TASK INSTRUCTIONS:
Could you give the listing below as a Markdown table with the columns "Row" and "Line"? Put each nonblank line in its own numbered row and leave out blank lines.

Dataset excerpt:
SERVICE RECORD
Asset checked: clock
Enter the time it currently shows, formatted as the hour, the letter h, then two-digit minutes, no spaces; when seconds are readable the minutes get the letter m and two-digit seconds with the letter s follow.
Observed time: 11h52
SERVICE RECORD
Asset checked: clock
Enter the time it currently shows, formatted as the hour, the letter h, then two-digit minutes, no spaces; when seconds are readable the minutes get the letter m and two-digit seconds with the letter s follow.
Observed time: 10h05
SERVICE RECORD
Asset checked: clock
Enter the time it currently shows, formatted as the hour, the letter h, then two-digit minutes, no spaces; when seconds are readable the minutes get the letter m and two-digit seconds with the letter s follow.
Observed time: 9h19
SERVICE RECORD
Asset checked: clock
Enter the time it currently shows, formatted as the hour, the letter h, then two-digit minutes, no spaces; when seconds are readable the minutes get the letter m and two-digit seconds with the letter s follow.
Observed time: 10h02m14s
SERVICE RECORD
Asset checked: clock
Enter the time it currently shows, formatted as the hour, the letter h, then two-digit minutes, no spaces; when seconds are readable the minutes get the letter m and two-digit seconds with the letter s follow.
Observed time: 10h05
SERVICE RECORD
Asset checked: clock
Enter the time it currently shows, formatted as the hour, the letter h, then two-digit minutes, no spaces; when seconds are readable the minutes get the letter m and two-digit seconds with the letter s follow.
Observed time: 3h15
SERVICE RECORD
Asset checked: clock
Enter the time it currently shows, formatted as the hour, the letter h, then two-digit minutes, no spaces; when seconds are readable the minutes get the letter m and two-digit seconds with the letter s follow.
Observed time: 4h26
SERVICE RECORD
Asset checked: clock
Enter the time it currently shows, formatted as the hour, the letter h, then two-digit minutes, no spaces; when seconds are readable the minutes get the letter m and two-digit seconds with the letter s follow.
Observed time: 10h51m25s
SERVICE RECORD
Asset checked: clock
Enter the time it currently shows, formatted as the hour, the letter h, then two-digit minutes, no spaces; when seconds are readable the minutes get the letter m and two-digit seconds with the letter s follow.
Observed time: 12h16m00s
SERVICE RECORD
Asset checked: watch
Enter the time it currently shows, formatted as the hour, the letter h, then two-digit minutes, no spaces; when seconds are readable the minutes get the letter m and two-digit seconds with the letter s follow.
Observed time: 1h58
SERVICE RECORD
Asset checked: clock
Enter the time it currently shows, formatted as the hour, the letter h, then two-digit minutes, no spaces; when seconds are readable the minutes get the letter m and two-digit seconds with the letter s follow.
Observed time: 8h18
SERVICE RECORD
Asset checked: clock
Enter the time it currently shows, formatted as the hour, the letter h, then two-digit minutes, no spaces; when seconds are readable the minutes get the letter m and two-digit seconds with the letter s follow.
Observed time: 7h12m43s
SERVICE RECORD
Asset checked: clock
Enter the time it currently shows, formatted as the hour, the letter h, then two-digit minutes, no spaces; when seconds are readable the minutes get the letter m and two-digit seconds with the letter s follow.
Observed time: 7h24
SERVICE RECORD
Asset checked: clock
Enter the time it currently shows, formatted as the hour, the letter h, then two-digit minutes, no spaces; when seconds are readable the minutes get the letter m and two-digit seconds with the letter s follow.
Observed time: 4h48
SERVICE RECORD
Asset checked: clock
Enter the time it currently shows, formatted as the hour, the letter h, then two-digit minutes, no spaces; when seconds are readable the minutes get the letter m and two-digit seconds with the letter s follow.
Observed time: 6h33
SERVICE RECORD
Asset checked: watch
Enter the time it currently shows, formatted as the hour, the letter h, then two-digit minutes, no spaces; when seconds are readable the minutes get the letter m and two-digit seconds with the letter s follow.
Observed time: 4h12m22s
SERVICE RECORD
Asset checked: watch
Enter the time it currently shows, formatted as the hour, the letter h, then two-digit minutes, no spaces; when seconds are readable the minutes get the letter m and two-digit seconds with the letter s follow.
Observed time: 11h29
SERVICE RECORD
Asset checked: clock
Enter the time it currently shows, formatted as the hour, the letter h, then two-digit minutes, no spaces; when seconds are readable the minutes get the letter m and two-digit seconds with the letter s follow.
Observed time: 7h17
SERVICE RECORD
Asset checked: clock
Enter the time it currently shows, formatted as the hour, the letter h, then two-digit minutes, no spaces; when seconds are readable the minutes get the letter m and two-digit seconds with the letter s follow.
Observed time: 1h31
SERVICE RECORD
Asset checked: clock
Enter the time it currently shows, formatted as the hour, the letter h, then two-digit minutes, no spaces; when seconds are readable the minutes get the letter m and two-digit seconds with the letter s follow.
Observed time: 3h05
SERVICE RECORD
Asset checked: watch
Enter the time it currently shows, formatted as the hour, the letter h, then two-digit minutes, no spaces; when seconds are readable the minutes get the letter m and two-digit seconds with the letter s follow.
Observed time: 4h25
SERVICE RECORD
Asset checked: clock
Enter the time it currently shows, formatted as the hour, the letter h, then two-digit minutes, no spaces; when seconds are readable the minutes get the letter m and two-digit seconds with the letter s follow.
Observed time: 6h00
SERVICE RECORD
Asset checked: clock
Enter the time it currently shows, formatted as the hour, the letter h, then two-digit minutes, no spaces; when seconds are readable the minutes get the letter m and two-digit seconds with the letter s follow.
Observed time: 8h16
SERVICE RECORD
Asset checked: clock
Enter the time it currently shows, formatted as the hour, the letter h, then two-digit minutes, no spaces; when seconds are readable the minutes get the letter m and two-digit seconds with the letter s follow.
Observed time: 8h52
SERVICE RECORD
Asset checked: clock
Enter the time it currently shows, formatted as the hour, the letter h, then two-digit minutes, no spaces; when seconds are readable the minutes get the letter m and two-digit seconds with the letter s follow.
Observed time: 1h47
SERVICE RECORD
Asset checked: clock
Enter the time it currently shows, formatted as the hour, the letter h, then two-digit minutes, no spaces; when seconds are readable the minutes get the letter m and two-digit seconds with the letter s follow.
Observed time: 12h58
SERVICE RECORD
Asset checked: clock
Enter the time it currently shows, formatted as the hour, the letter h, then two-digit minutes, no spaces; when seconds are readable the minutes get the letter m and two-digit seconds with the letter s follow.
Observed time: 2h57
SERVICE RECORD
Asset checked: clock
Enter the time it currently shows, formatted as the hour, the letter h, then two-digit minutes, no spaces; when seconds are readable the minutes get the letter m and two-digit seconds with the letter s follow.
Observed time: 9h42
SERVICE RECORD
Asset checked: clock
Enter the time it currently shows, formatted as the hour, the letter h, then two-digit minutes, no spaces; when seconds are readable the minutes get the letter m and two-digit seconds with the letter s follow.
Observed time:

RESPONSE TO THIS EXERCISE:
| Row | Line |
|---|---|
| 1 | SERVICE RECORD |
| 2 | Asset checked: clock |
| 3 | Enter the time it currently shows, formatted as the hour, the letter h, then two-digit minutes, no spaces; when seconds are readable the minutes get the letter m and two-digit seconds with the letter s follow. |
| 4 | Observed time: 11h52 |
| 5 | SERVICE RECORD |
| 6 | Asset checked: clock |
| 7 | Enter the time it currently shows, formatted as the hour, the letter h, then two-digit minutes, no spaces; when seconds are readable the minutes get the letter m and two-digit seconds with the letter s follow. |
| 8 | Observed time: 10h05 |
| 9 | SERVICE RECORD |
| 10 | Asset checked: clock |
| 11 | Enter the time it currently shows, formatted as the hour, the letter h, then two-digit minutes, no spaces; when seconds are readable the minutes get the letter m and two-digit seconds with the letter s follow. |
| 12 | Observed time: 9h19 |
| 13 | SERVICE RECORD |
| 14 | Asset checked: clock |
| 15 | Enter the time it currently shows, formatted as the hour, the letter h, then two-digit minutes, no spaces; when seconds are readable the minutes get the letter m and two-digit seconds with the letter s follow. |
| 16 | Observed time: 10h02m14s |
| 17 | SERVICE RECORD |
| 18 | Asset checked: clock |
| 19 | Enter the time it currently shows, formatted as the hour, the letter h, then two-digit minutes, no spaces; when seconds are readable the minutes get the letter m and two-digit seconds with the letter s follow. |
| 20 | Observed time: 10h05 |
| 21 | SERVICE RECORD |
| 22 | Asset checked: clock |
| 23 | Enter the time it currently shows, formatted as the hour, the letter h, then two-digit minutes, no spaces; when seconds are readable the minutes get the letter m and two-digit seconds with the letter s follow. |
| 24 | Observed time: 3h15 |
| 25 | SERVICE RECORD |
| 26 | Asset checked: clock |
| 27 | Enter the time it currently shows, formatted as the hour, the letter h, then two-digit minutes, no spaces; when seconds are readable the minutes get the letter m and two-digit seconds with the letter s follow. |
| 28 | Observed time: 4h26 |
| 29 | SERVICE RECORD |
| 30 | Asset checked: clock |
| 31 | Enter the time it currently shows, formatted as the hour, the letter h, then two-digit minutes, no spaces; when seconds are readable the minutes get the letter m and two-digit seconds with the letter s follow. |
| 32 | Observed time: 10h51m25s |
| 33 | SERVICE RECORD |
| 34 | Asset checked: clock |
| 35 | Enter the time it currently shows, formatted as the hour, the letter h, then two-digit minutes, no spaces; when seconds are readable the minutes get the letter m and two-digit seconds with the letter s follow. |
| 36 | Observed time: 12h16m00s |
| 37 | SERVICE RECORD |
| 38 | Asset checked: watch |
| 39 | Enter the time it currently shows, formatted as the hour, the letter h, then two-digit minutes, no spaces; when seconds are readable the minutes get the letter m and two-digit seconds with the letter s follow. |
| 40 | Observed time: 1h58 |
| 41 | SERVICE RECORD |
| 42 | Asset checked: clock |
| 43 | Enter the time it currently shows, formatted as the hour, the letter h, then two-digit minutes, no spaces; when seconds are readable the minutes get the letter m and two-digit seconds with the letter s follow. |
| 44 | Observed time: 8h18 |
| 45 | SERVICE RECORD |
| 46 | Asset checked: clock |
| 47 | Enter the time it currently shows, formatted as the hour, the letter h, then two-digit minutes, no spaces; when seconds are readable the minutes get the letter m and two-digit seconds with the letter s follow. |
| 48 | Observed time: 7h12m43s |
| 49 | SERVICE RECORD |
| 50 | Asset checked: clock |
| 51 | Enter the time it currently shows, formatted as the hour, the letter h, then two-digit minutes, no spaces; when seconds are readable the minutes get the letter m and two-digit seconds with the letter s follow. |
| 52 | Observed time: 7h24 |
| 53 | SERVICE RECORD |
| 54 | Asset checked: clock |
| 55 | Enter the time it currently shows, formatted as the hour, the letter h, then two-digit minutes, no spaces; when seconds are readable the minutes get the letter m and two-digit seconds with the letter s follow. |
| 56 | Observed time: 4h48 |
| 57 | SERVICE RECORD |
| 58 | Asset checked: clock |
| 59 | Enter the time it currently shows, formatted as the hour, the letter h, then two-digit minutes, no spaces; when seconds are readable the minutes get the letter m and two-digit seconds with the letter s follow. |
| 60 | Observed time: 6h33 |
| 61 | SERVICE RECORD |
| 62 | Asset checked: watch |
| 63 | Enter the time it currently shows, formatted as the hour, the letter h, then two-digit minutes, no spaces; when seconds are readable the minutes get the letter m and two-digit seconds with the letter s follow. |
| 64 | Observed time: 4h12m22s |
| 65 | SERVICE RECORD |
| 66 | Asset checked: watch |
| 67 | Enter the time it currently shows, formatted as the hour, the letter h, then two-digit minutes, no spaces; when seconds are readable the minutes get the letter m and two-digit seconds with the letter s follow. |
| 68 | Observed time: 11h29 |
| 69 | SERVICE RECORD |
| 70 | Asset checked: clock |
| 71 | Enter the time it currently shows, formatted as the hour, the letter h, then two-digit minutes, no spaces; when seconds are readable the minutes get the letter m and two-digit seconds with the letter s follow. |
| 72 | Observed time: 7h17 |
| 73 | SERVICE RECORD |
| 74 | Asset checked: clock |
| 75 | Enter the time it currently shows, formatted as the hour, the letter h, then two-digit minutes, no spaces; when seconds are readable the minutes get the letter m and two-digit seconds with the letter s follow. |
| 76 | Observed time: 1h31 |
| 77 | SERVICE RECORD |
| 78 | Asset checked: clock |
| 79 | Enter the time it currently shows, formatted as the hour, the letter h, then two-digit minutes, no spaces; when seconds are readable the minutes get the letter m and two-digit seconds with the letter s follow. |
| 80 | Observed time: 3h05 |
| 81 | SERVICE RECORD |
| 82 | Asset checked: watch |
| 83 | Enter the time it currently shows, formatted as the hour, the letter h, then two-digit minutes, no spaces; when seconds are readable the minutes get the letter m and two-digit seconds with the letter s follow. |
| 84 | Observed time: 4h25 |
| 85 | SERVICE RECORD |
| 86 | Asset checked: clock |
| 87 | Enter the time it currently shows, formatted as the hour, the letter h, then two-digit minutes, no spaces; when seconds are readable the minutes get the letter m and two-digit seconds with the letter s follow. |
| 88 | Observed time: 6h00 |
| 89 | SERVICE RECORD |
| 90 | Asset checked: clock |
| 91 | Enter the time it currently shows, formatted as the hour, the letter h, then two-digit minutes, no spaces; when seconds are readable the minutes get the letter m and two-digit seconds with the letter s follow. |
| 92 | Observed time: 8h16 |
| 93 | SERVICE RECORD |
| 94 | Asset checked: clock |
| 95 | Enter the time it currently shows, formatted as the hour, the letter h, then two-digit minutes, no spaces; when seconds are readable the minutes get the letter m and two-digit seconds with the letter s follow. |
| 96 | Observed time: 8h52 |
| 97 | SERVICE RECORD |
| 98 | Asset checked: clock |
| 99 | Enter the time it currently shows, formatted as the hour, the letter h, then two-digit minutes, no spaces; when seconds are readable the minutes get the letter m and two-digit seconds with the letter s follow. |
| 100 | Observed time: 1h47 |
| 101 | SERVICE RECORD |
| 102 | Asset checked: clock |
| 103 | Enter the time it currently shows, formatted as the hour, the letter h, then two-digit minutes, no spaces; when seconds are readable the minutes get the letter m and two-digit seconds with the letter s follow. |
| 104 | Observed time: 12h58 |
| 105 | SERVICE RECORD |
| 106 | Asset checked: clock |
| 107 | Enter the time it currently shows, formatted as the hour, the letter h, then two-digit minutes, no spaces; when seconds are readable the minutes get the letter m and two-digit seconds with the letter s follow. |
| 108 | Observed time: 2h57 |
| 109 | SERVICE RECORD |
| 110 | Asset checked: clock |
| 111 | Enter the time it currently shows, formatted as the hour, the letter h, then two-digit minutes, no spaces; when seconds are readable the minutes get the letter m and two-digit seconds with the letter s follow. |
| 112 | Observed time: 9h42 |
| 113 | SERVICE RECORD |
| 114 | Asset checked: clock |
| 115 | Enter the time it currently shows, formatted as the hour, the letter h, then two-digit minutes, no spaces; when seconds are readable the minutes get the letter m and two-digit seconds with the letter s follow. |
| 116 | Observed time: |